Learning-Augmented Model-Based Planning for Visual Exploration

TL;DR

This paper introduces a learning-augmented model-based planning method for robotic visual exploration that leverages semantic mapping and deep learning to improve coverage efficiency in unseen indoor environments.

Contribution

It presents a novel exploration approach combining subgoal generation, Bellman equations, and deep neural networks for property estimation, enhancing exploration performance.

Findings

Outperforms classical greedy strategies by 2.1% in coverage.

Outperforms RL-based exploration methods by 8.4% in coverage.

Guarantees complete exploration if time permits.

Abstract

We consider the problem of time-limited robotic exploration in previously unseen environments where exploration is limited by a predefined amount of time. We propose a novel exploration approach using learning-augmented model-based planning. We generate a set of subgoals associated with frontiers on the current map and derive a Bellman Equation for exploration with these subgoals. Visual sensing and advances in semantic mapping of indoor scenes are exploited for training a deep convolutional neural network to estimate properties associated with each frontier: the expected unobserved area beyond the frontier and the expected timesteps (discretized actions) required to explore it.

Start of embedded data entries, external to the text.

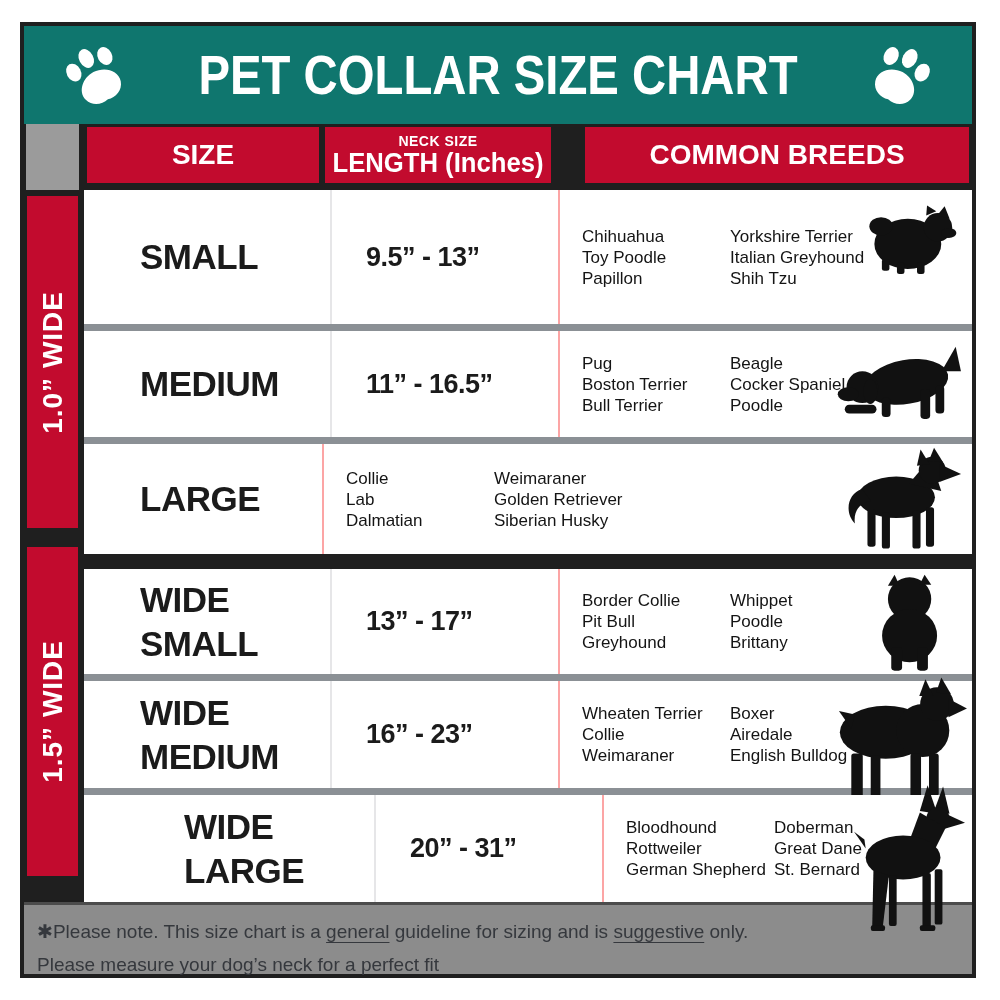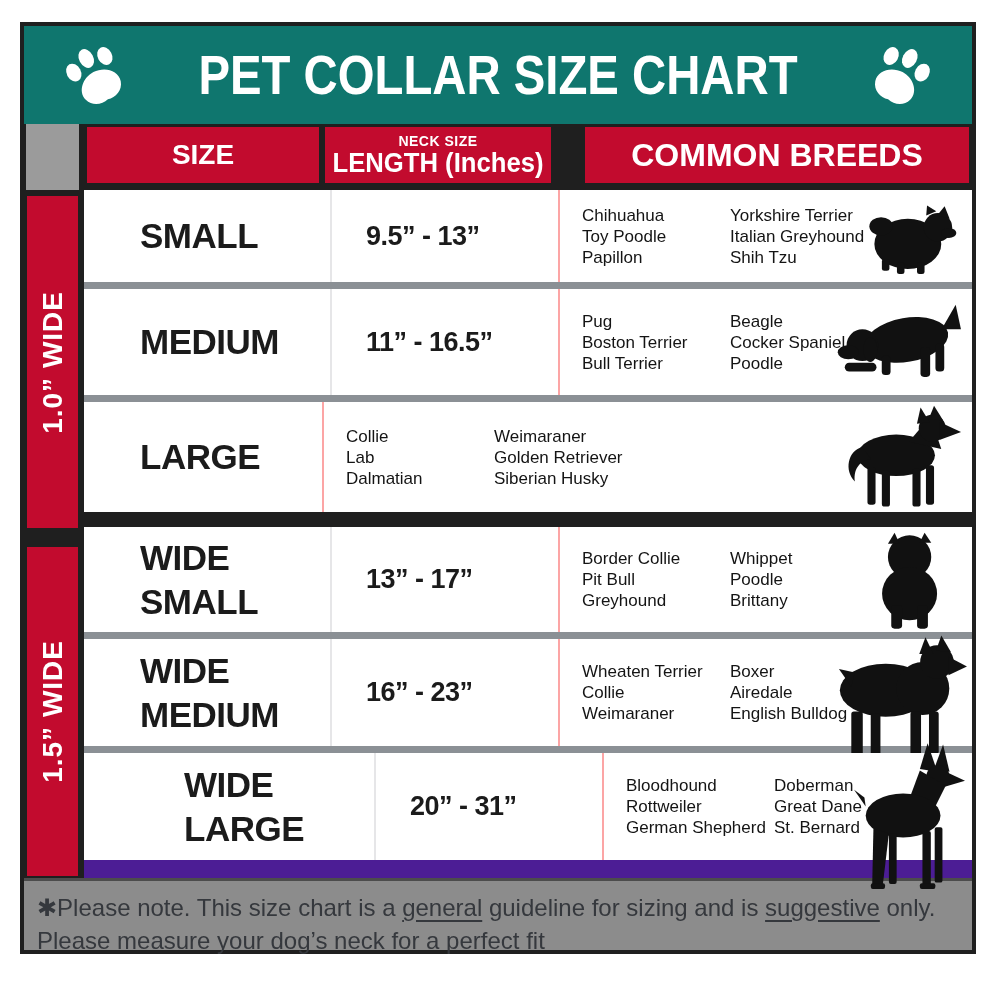"COMMON BREEDS" .h-breeds { font-size: 32px -> 28px }
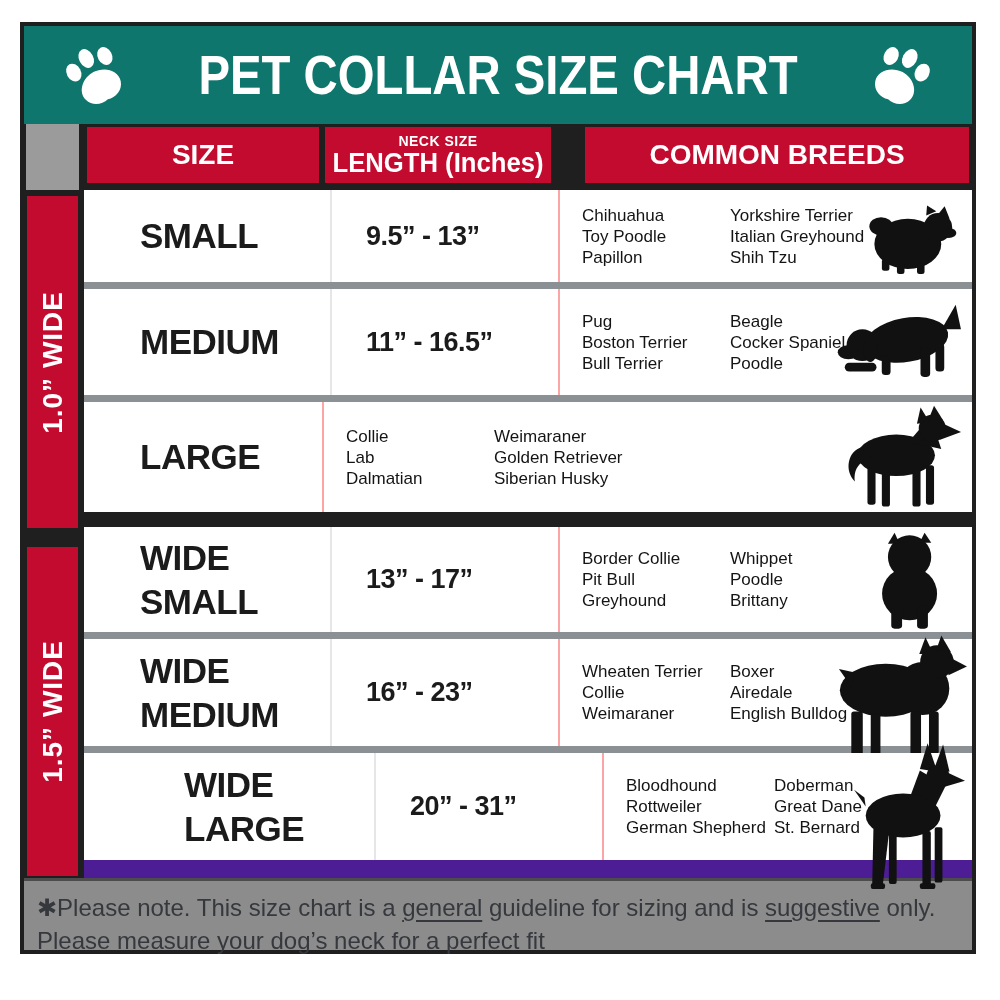"SMALL" div.row { height: 92px -> 134px }
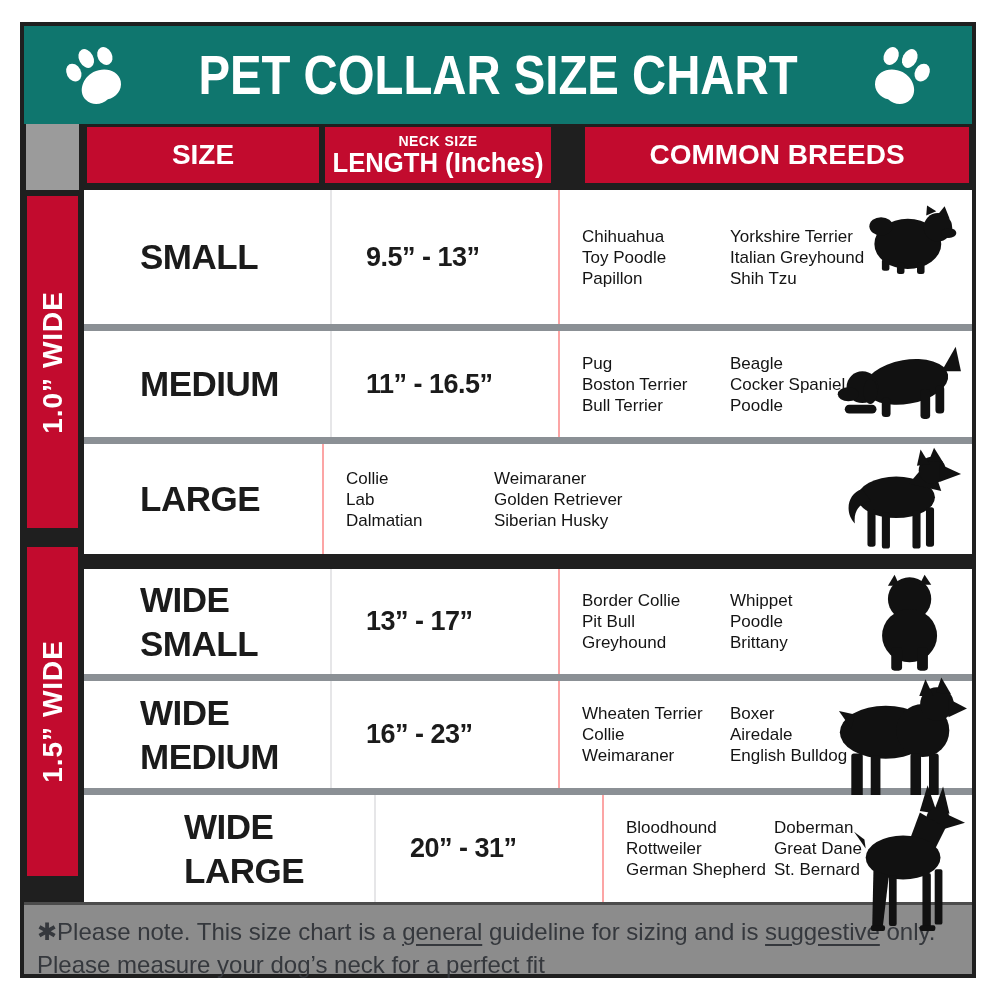"✱Please note. This size chart" .footer { font-size: 24px -> 19px }
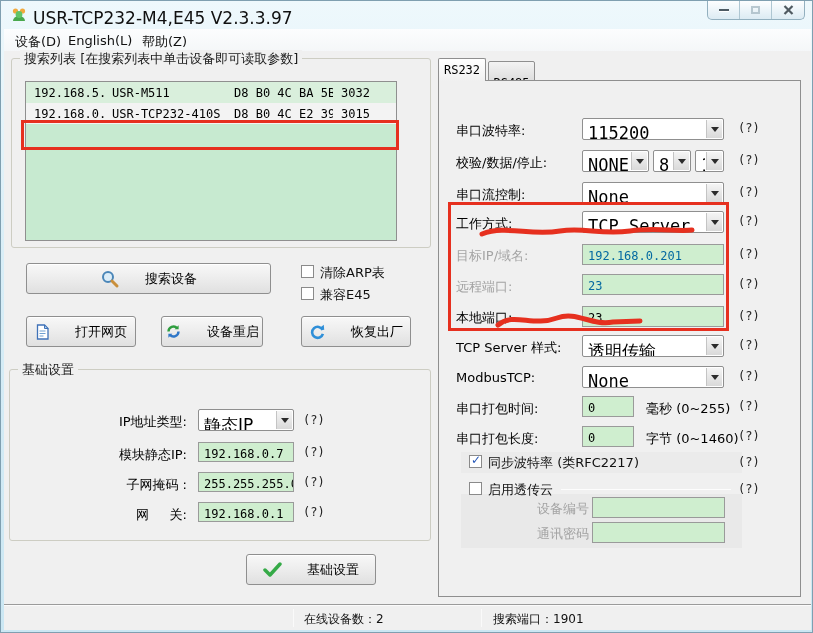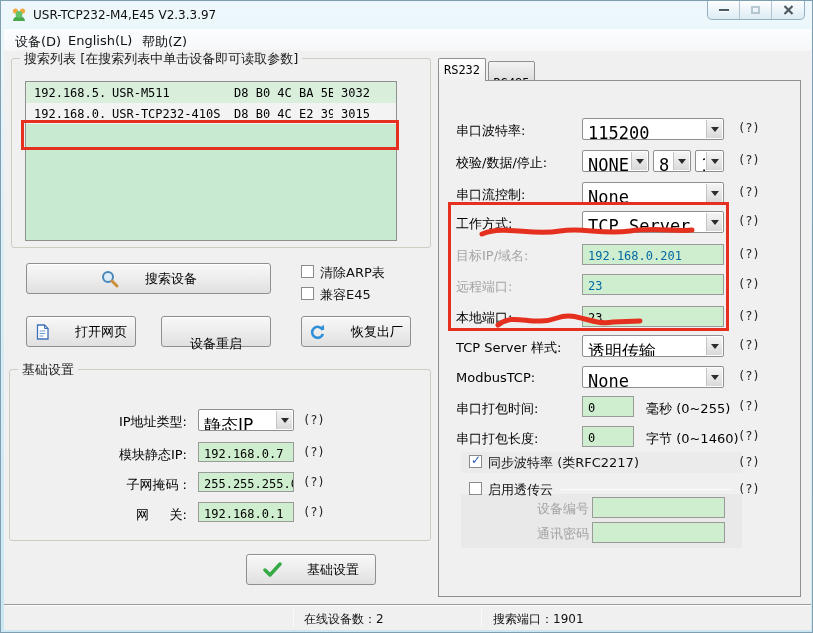"USR-TCP232-M4,E45 V2.3.3.97" .title-text { font-size: 12px -> 17px }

The proposed model-based planner is guaranteed to explore the whole scene if time permits. We thoroughly evaluate our approach on a large-scale pseudo-realistic indoor dataset (Matterport3D) with the Habitat simulator. We compare our approach with classical and more recent RL-based exploration methods. Our approach surpasses the greedy strategies by 2.1% and the RL-based exploration methods by 8.4% in terms of coverage.